For model D we work with \(w(z)=w_0 + \ln (1+ \frac{z}{1+z})\). From Eq. (24) we obtain

$$\begin{aligned} \rho (z) = \rho _0 (1+z)^{3(1+w_0)} \mathrm{e}^{g(z)}, \end{aligned}$$

where g(z) is given by

$$\begin{aligned} g(z)= & {} \frac{\pi ^2w_a}{4}-\frac{3w_a[\ln (1+z)]^2}{2} + 3w_a \text {Li}_2(-1-2z) \nonumber \\&+ 3w_a\ln (2(1+z))\ln (1+2z). \end{aligned}$$

Here \(\text {Li}_n(z)\) is the ordinary polylogarithmic function [29]. From Eq. (22) we get F(z) and using Eq. (23) we obtain X(z). First we plot the expressions for F(z) and X(z) as functions of the redshift (Fig. 7), and then we plot the reconstructed F(X) for the model. The best fit values of \(w_0\) and \(w_a\) for this model are shown in Table 1. Again, in Fig. 8 in the whole range of z the speed of sound is positive. Although in the previous cases the function X(z) was a increasing function, in this case X(z) decreases with z. This implies that the reconstructed F(X) decreases with X. Notice also that the stability region implies a single-valued F(X) function as is also the case in all the previous cases.

Fig. 7
figure 7

Here we display F and X as functions of redshift derived in the text for model D

Fig. 8
figure 8

Here the reconstructed F(X) is shown based on the parametrization \(w_0+w_a \ln (1+z/(1+z))\) with the best fit values of \(w_0, w_a\) obtained from the SNIa data points. The black line indicates the segment in which \(c_\mathrm{s}^2>0\)

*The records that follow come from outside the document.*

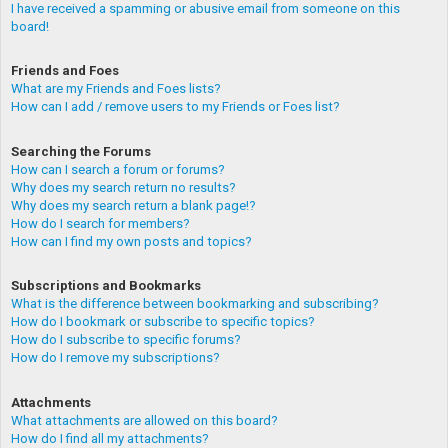
I have received a spamming or abusive email from someone on this
board!
Friends and Foes
What are my Friends and Foes lists?
How can I add / remove users to my Friends or Foes list?
Searching the Forums
How can I search a forum or forums?
Why does my search return no results?
Why does my search return a blank page!?
How do I search for members?
How can I find my own posts and topics?
Subscriptions and Bookmarks
What is the difference between bookmarking and subscribing?
How do I bookmark or subscribe to specific topics?
How do I subscribe to specific forums?
How do I remove my subscriptions?
Attachments
What attachments are allowed on this board?
How do I find all my attachments?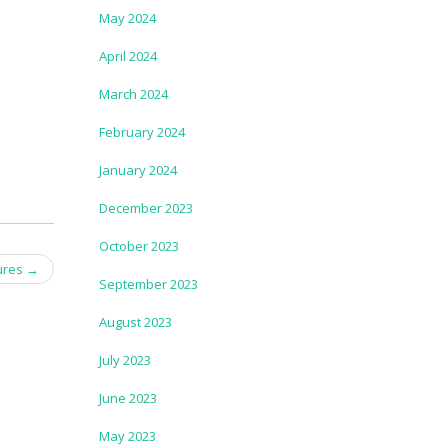
May 2024
April 2024
March 2024
February 2024
January 2024
December 2023
October 2023
ures
→
September 2023
August 2023
July 2023
June 2023
May 2023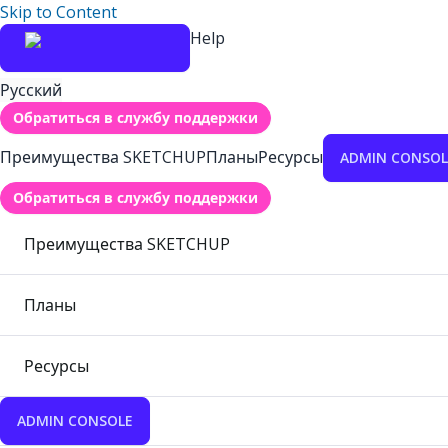
Skip to Content
Help
Русский
Обратиться в службу поддержки
Преимущества SKETCHUP
Планы
Ресурсы
ADMIN CONSOL
Обратиться в службу поддержки
Преимущества SKETCHUP
Планы
Ресурсы
ADMIN CONSOLE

5 Conclusions and final remarks

Many phenomenological parametrizations have been proposed to describe the behavior of the dark energy EoS as a function of the redshift. Our aim in this work has been to relate these phenomenological models with theoretical ones based on kinetic k-essence fields, which can be interpreted as a barotropic fluid [9] and are described by the rather simple Lagrangians found in previous investigations. We have shown the equations that can be solved numerically to reconstruct the Lagrangian density of the form \(F=F(X)\) from an initial model \(\omega =\omega (a)\). The first step of this reconstruction process is to connect the Lagrangian density F and the kinetic energy X with the scale factor. The interval of the definition of X should be considered prior to the calculation of the approximation, always considering that \(X>0\). Further, the equation \(\frac{\mathrm{d}a}{\mathrm{d}X}=\mathscr {H}(a,X)\) was solved to relate the kinetic energy X and the Lagrangian F by means of the scale factor. Next, we compared with the observational data using the Pantheon data set [28]. Thus, we obtained the best values of the parameters in agreement with the observations. Also, due to the impossibility of obtaining analytical solutions, we showed the graphical solution for each model described above.

As a final summary we can conclude that the phenomenological equation of states proposed for the behavior of the dark energy may also appear as the effective behavior of a theoretical kinetic k-essence model. The results indicate that this equivalence can be justified in the whole redshift range supported by observational data.